NOTE autographe, [Vienne vers 1817] ; 9 lignes sur 1 page

oblong in-4 (22,5 x 24,5 cm) au filigrane

Iglau Altenberg ;

au-dessous, essais de plume d’une autre main ;

en allemand ; sous chemise de cuir suédé rouge brun.

35 000 / 40 000 €

Liste, en six points, de courses à faire à Vienne.

Il s’agit soit d’un pense-bête pour lui-même, soit d’une liste remise

à un domestique.

« + Bejm Met Uhrmacher ihr Metronom[m].

+ MäuseFall

+ ZündMaschine.

+ BalbierMeßer 3

+ WaschSeife an der Bognergaße –

+ Bücher Maschin in der Wohng. des Hr. Bruders ».

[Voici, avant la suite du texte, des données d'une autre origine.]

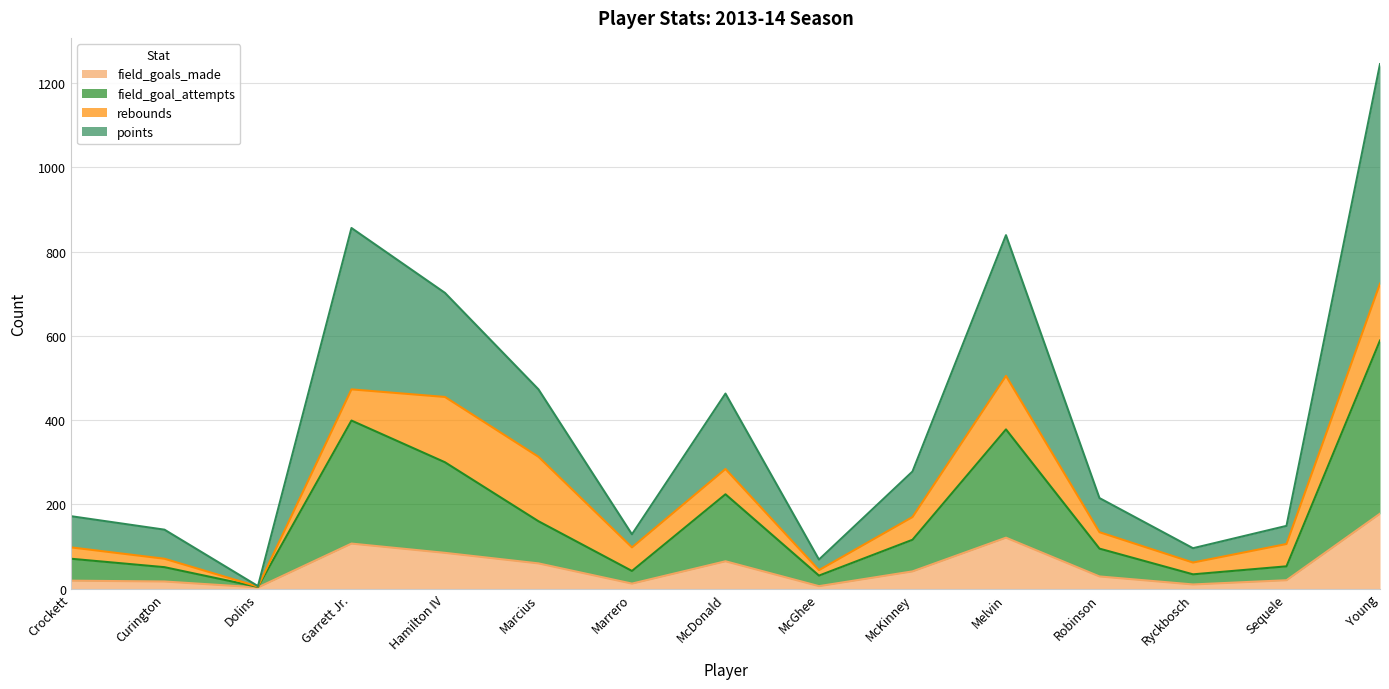

True or false: points and field_goals_made cross at least once.

False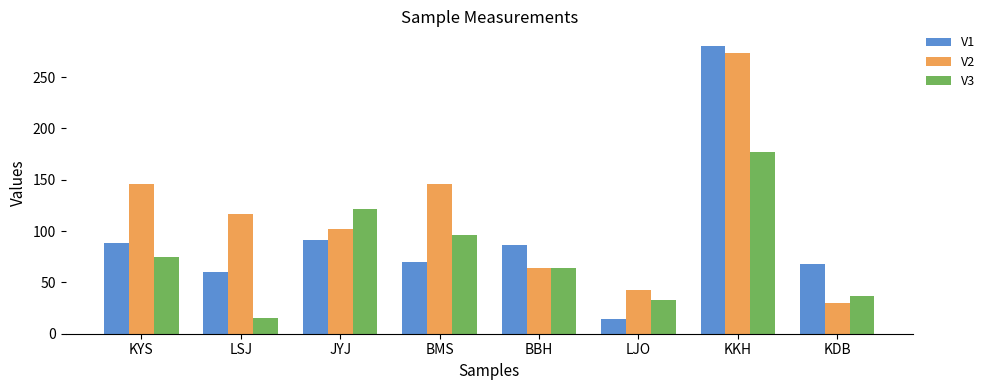

Between JYJ and BBH, which series saw the biggest shift?

V3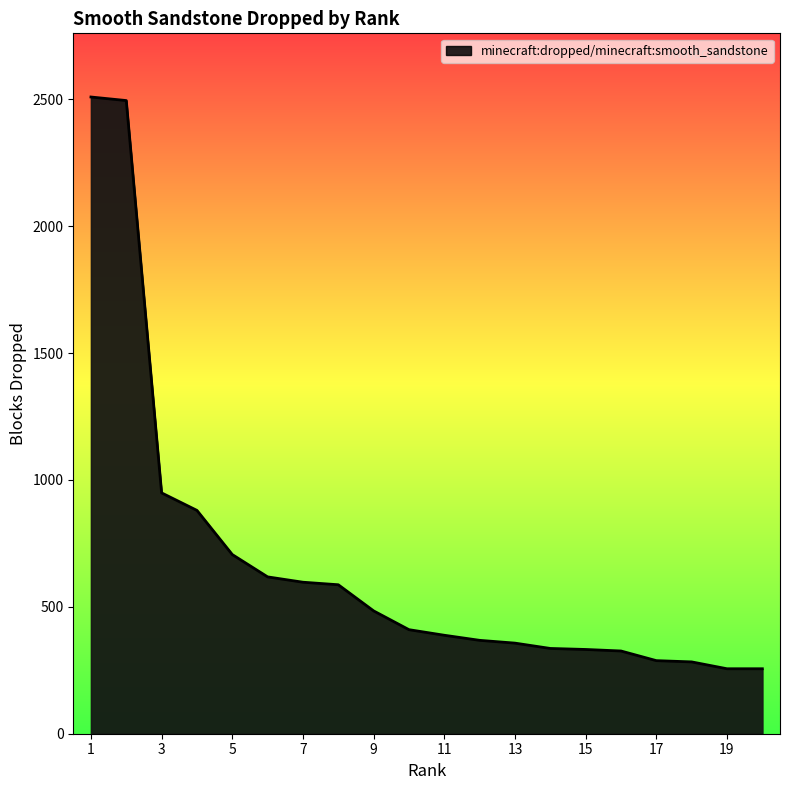

How many series are shown in this chart?

1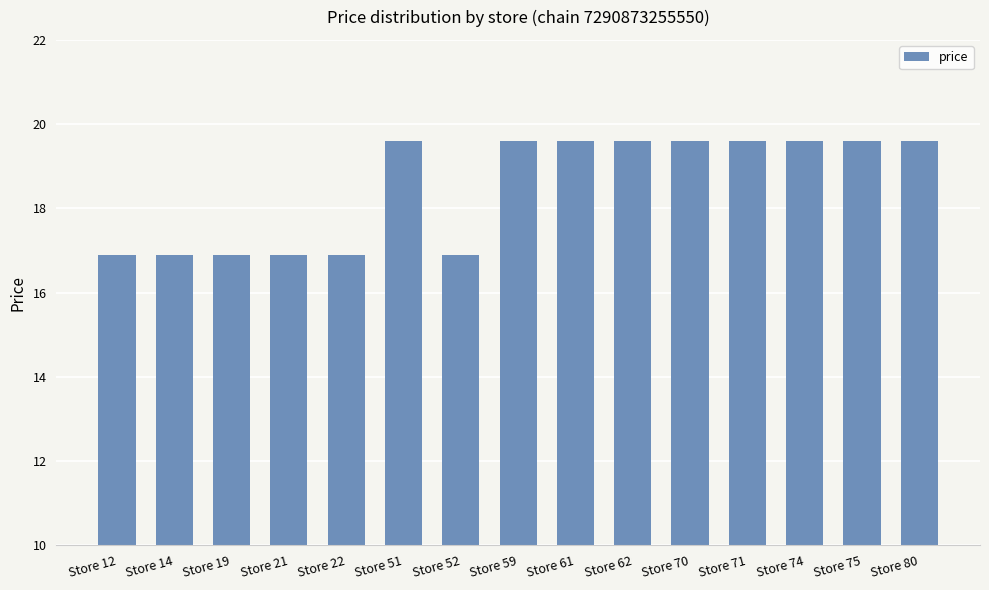

Is it true that the value at Store 21 is 28.1?

False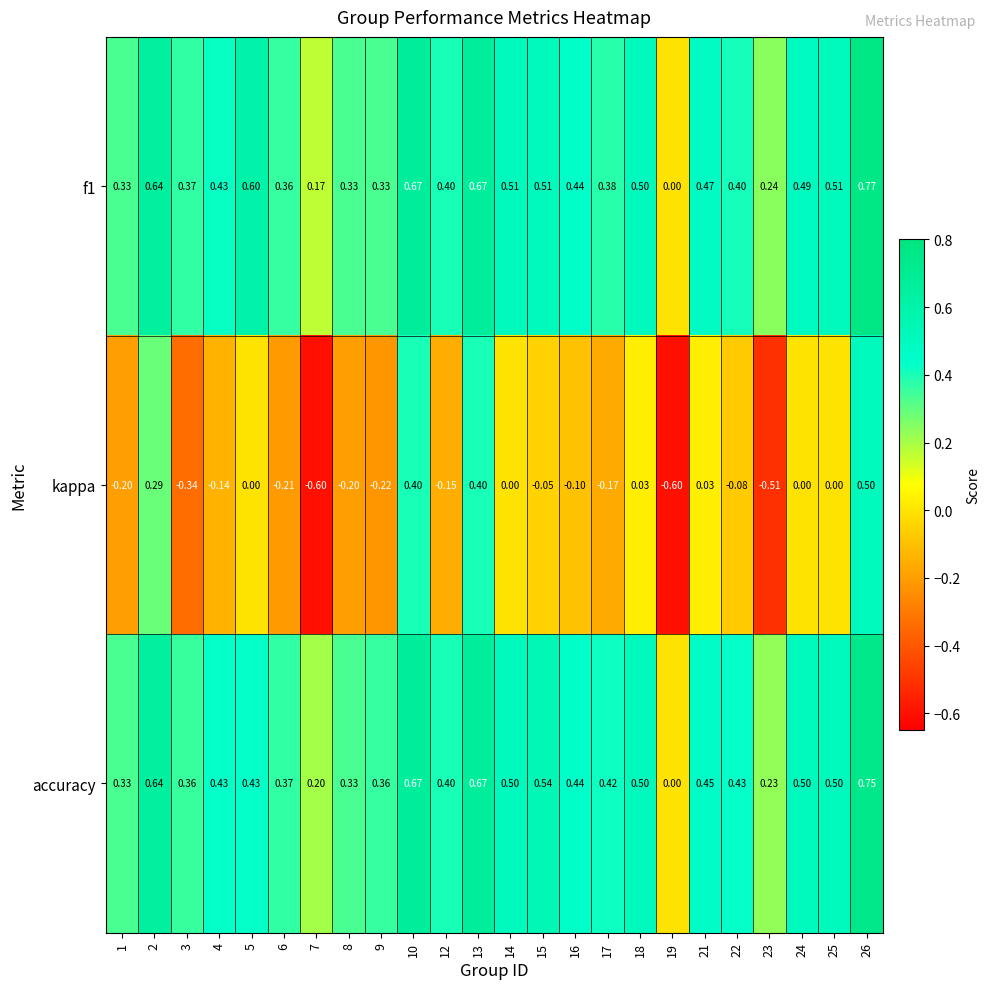

Which series has the largest range (max minus min)?

kappa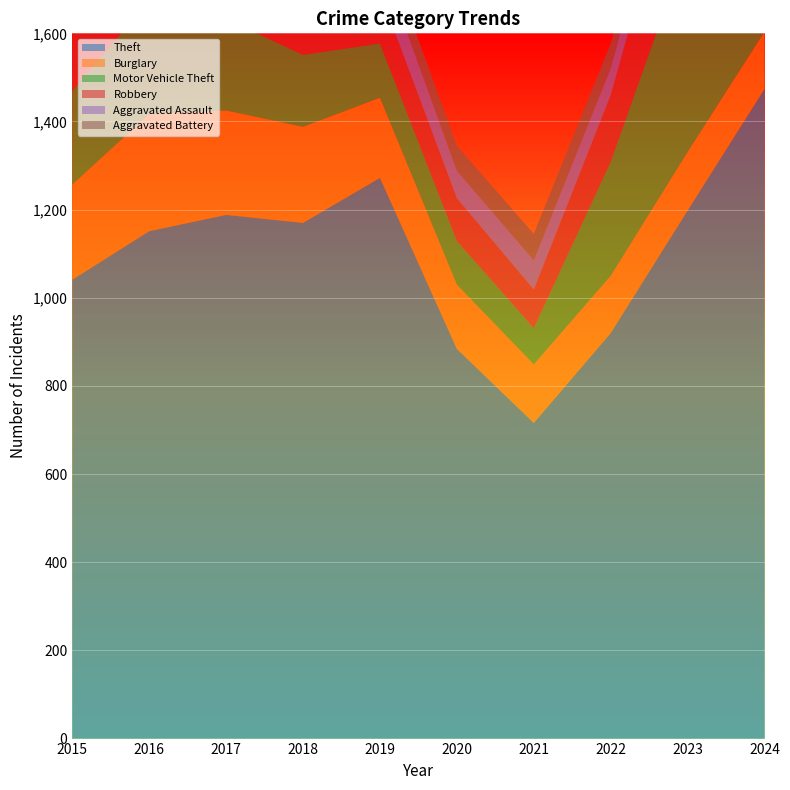

Does the chart display data point markers on the line(s)?

No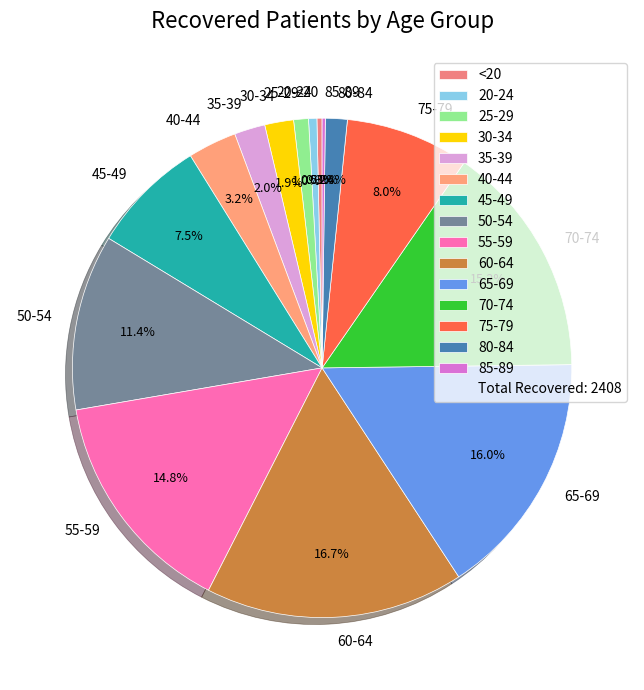

What is the largest slice in the pie chart?

60-64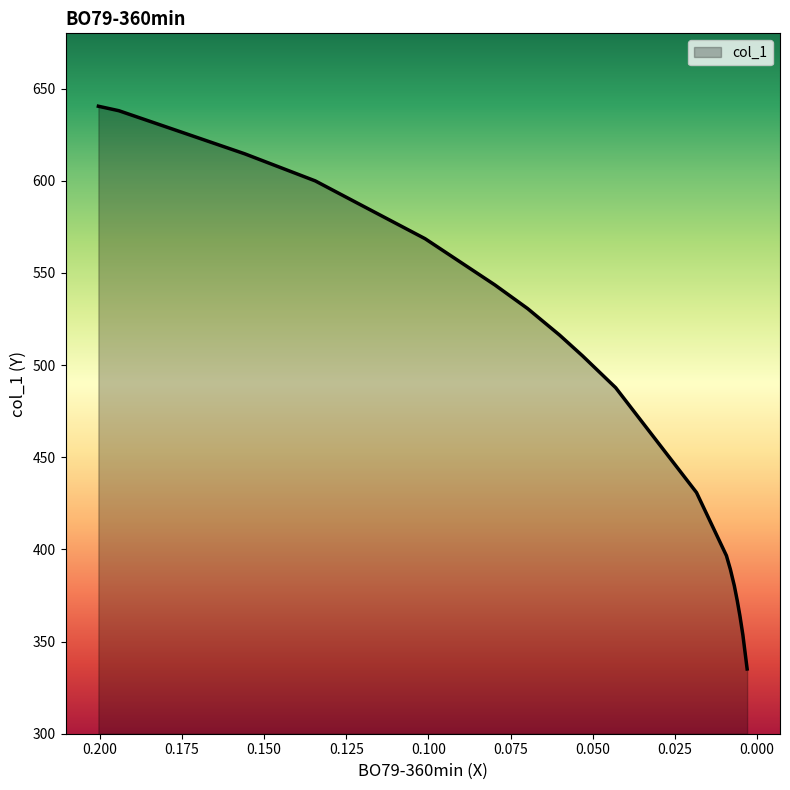

The chart shows a value of 335.1 at 0.003. True or false?

True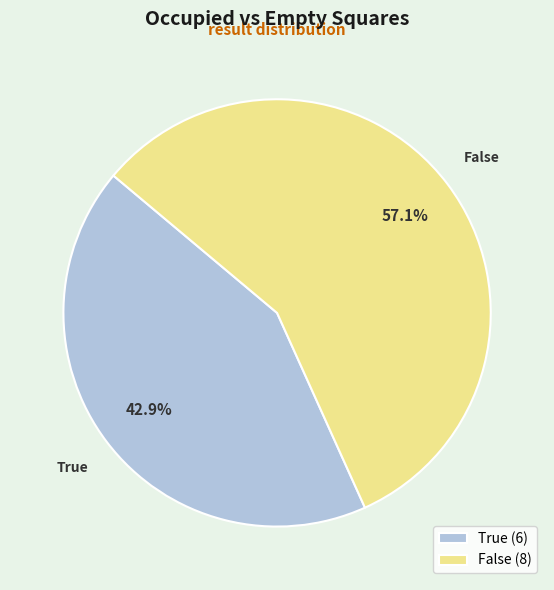

Count the number of slices in the pie.

2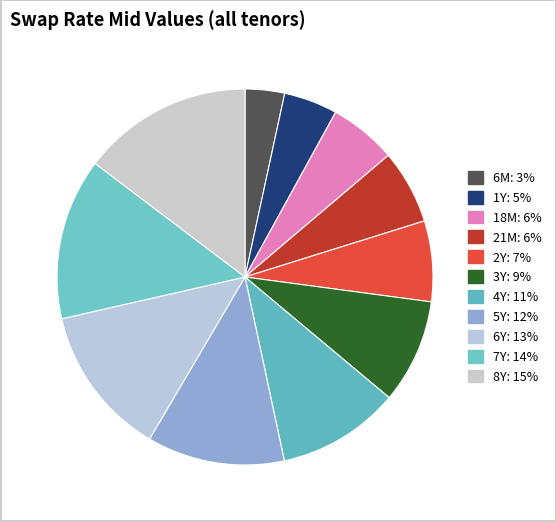

To the nearest percent, what is the difference between the largest and smallest slice percentages?

11%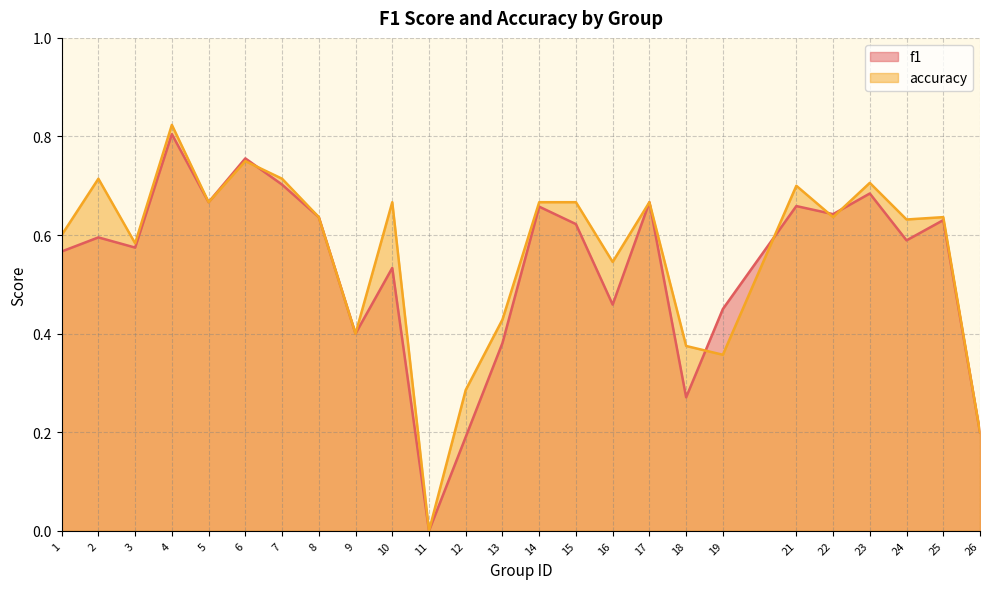

True or false: accuracy and f1 intersect in this chart.

True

Soit : « *Chez l’horloger, son métronome *Souricière *Allume-gaz

*3 couteaux de barbier *Savon du Bognergasse *Machine à relier

dans l’appartement du frère Hr. ».

Le dernier élément de la liste donne peut-être un indice pour la datation

de l’autographe. Après la mort de son frère Kaspar à Vienne en 1815,

Beethoven avait pris sous sa tutelle son neveu Karl, alors âgé de neuf

ans. En 1816, il confia Karl à l’école privée de Cajetan Giannattasio del

Rio à Vienne. Au sujet de ce qui est désigné comme « la machine à

livres dans l’appartement du frère de Monsieur », il pourrait s’agir

d’une « machine de lecture », une boîte de réglage en bois avec des

tableaux de lettres et une planche de lecture, utilisé pour l’enseignement

de la lecture. Cela concorderait avec les efforts de Beethoven pour

bien éduquer son jeune neveu, autour de l’année 1817. La commande

d’un métronome correspondrait bien à cette datation : Beethoven prit

très tôt part aux travaux de MÄLZEL sur son projet de métronome,

qui venait juste d’aboutir, et il fut le premier compositeur à présenter

une œuvre avec des précisions métronomiques.